Directions for this task ▸ Rewrite the listing below with "phylum" changed to "division" wherever it occurs, leaving every other character as it is.
# start of Input
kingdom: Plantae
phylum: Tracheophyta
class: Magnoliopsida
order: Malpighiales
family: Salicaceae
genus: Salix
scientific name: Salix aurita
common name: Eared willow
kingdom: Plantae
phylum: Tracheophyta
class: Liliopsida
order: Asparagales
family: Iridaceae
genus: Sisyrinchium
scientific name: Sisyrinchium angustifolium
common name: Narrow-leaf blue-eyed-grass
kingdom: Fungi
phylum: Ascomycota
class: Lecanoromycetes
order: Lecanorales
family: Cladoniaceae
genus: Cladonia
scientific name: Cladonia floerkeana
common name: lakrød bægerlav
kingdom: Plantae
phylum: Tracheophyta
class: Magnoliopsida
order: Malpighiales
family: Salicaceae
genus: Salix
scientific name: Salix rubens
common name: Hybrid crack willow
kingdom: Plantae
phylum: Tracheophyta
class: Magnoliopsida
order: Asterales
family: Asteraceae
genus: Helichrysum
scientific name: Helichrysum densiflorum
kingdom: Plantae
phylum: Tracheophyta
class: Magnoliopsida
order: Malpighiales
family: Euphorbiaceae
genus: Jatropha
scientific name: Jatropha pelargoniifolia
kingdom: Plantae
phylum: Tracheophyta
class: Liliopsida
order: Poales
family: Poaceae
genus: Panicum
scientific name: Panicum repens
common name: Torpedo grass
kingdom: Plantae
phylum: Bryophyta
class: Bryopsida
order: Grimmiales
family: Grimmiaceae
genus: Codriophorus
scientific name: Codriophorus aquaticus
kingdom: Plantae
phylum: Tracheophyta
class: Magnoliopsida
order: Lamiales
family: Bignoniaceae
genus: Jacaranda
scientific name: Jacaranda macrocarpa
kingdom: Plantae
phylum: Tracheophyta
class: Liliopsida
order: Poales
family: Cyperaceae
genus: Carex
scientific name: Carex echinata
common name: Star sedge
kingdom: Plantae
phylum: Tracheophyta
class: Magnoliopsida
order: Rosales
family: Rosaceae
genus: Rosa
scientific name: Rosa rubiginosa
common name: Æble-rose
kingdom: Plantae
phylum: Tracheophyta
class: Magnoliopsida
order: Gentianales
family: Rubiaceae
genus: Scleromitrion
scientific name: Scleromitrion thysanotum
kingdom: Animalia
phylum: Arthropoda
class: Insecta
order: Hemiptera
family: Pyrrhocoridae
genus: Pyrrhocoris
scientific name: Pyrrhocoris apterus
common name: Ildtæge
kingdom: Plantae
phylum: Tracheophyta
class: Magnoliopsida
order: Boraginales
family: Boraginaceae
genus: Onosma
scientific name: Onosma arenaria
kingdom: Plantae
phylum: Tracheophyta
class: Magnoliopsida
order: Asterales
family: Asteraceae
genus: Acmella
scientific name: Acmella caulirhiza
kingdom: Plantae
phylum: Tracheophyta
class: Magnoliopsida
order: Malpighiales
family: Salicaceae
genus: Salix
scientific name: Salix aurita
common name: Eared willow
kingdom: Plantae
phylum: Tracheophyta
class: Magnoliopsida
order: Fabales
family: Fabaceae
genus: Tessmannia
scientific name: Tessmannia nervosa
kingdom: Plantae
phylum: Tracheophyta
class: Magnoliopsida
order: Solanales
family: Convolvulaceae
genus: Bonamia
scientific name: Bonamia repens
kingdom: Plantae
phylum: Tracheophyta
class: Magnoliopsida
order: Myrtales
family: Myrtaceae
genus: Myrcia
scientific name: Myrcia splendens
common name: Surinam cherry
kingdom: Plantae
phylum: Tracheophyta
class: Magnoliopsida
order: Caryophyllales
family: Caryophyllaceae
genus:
# end of Input
Solution ▸
kingdom: Plantae
division: Tracheophyta
class: Magnoliopsida
order: Malpighiales
family: Salicaceae
genus: Salix
scientific name: Salix aurita
common name: Eared willow
kingdom: Plantae
division: Tracheophyta
class: Liliopsida
order: Asparagales
family: Iridaceae
genus: Sisyrinchium
scientific name: Sisyrinchium angustifolium
common name: Narrow-leaf blue-eyed-grass
kingdom: Fungi
division: Ascomycota
class: Lecanoromycetes
order: Lecanorales
family: Cladoniaceae
genus: Cladonia
scientific name: Cladonia floerkeana
common name: lakrød bægerlav
kingdom: Plantae
division: Tracheophyta
class: Magnoliopsida
order: Malpighiales
family: Salicaceae
genus: Salix
scientific name: Salix rubens
common name: Hybrid crack willow
kingdom: Plantae
division: Tracheophyta
class: Magnoliopsida
order: Asterales
family: Asteraceae
genus: Helichrysum
scientific name: Helichrysum densiflorum
kingdom: Plantae
division: Tracheophyta
class: Magnoliopsida
order: Malpighiales
family: Euphorbiaceae
genus: Jatropha
scientific name: Jatropha pelargoniifolia
kingdom: Plantae
division: Tracheophyta
class: Liliopsida
order: Poales
family: Poaceae
genus: Panicum
scientific name: Panicum repens
common name: Torpedo grass
kingdom: Plantae
division: Bryophyta
class: Bryopsida
order: Grimmiales
family: Grimmiaceae
genus: Codriophorus
scientific name: Codriophorus aquaticus
kingdom: Plantae
division: Tracheophyta
class: Magnoliopsida
order: Lamiales
family: Bignoniaceae
genus: Jacaranda
scientific name: Jacaranda macrocarpa
kingdom: Plantae
division: Tracheophyta
class: Liliopsida
order: Poales
family: Cyperaceae
genus: Carex
scientific name: Carex echinata
common name: Star sedge
kingdom: Plantae
division: Tracheophyta
class: Magnoliopsida
order: Rosales
family: Rosaceae
genus: Rosa
scientific name: Rosa rubiginosa
common name: Æble-rose
kingdom: Plantae
division: Tracheophyta
class: Magnoliopsida
order: Gentianales
family: Rubiaceae
genus: Scleromitrion
scientific name: Scleromitrion thysanotum
kingdom: Animalia
division: Arthropoda
class: Insecta
order: Hemiptera
family: Pyrrhocoridae
genus: Pyrrhocoris
scientific name: Pyrrhocoris apterus
common name: Ildtæge
kingdom: Plantae
division: Tracheophyta
class: Magnoliopsida
order: Boraginales
family: Boraginaceae
genus: Onosma
scientific name: Onosma arenaria
kingdom: Plantae
division: Tracheophyta
class: Magnoliopsida
order: Asterales
family: Asteraceae
genus: Acmella
scientific name: Acmella caulirhiza
kingdom: Plantae
division: Tracheophyta
class: Magnoliopsida
order: Malpighiales
family: Salicaceae
genus: Salix
scientific name: Salix aurita
common name: Eared willow
kingdom: Plantae
division: Tracheophyta
class: Magnoliopsida
order: Fabales
family: Fabaceae
genus: Tessmannia
scientific name: Tessmannia nervosa
kingdom: Plantae
division: Tracheophyta
class: Magnoliopsida
order: Solanales
family: Convolvulaceae
genus: Bonamia
scientific name: Bonamia repens
kingdom: Plantae
division: Tracheophyta
class: Magnoliopsida
order: Myrtales
family: Myrtaceae
genus: Myrcia
scientific name: Myrcia splendens
common name: Surinam cherry
kingdom: Plantae
division: Tracheophyta
class: Magnoliopsida
order: Caryophyllales
family: Caryophyllaceae
genus:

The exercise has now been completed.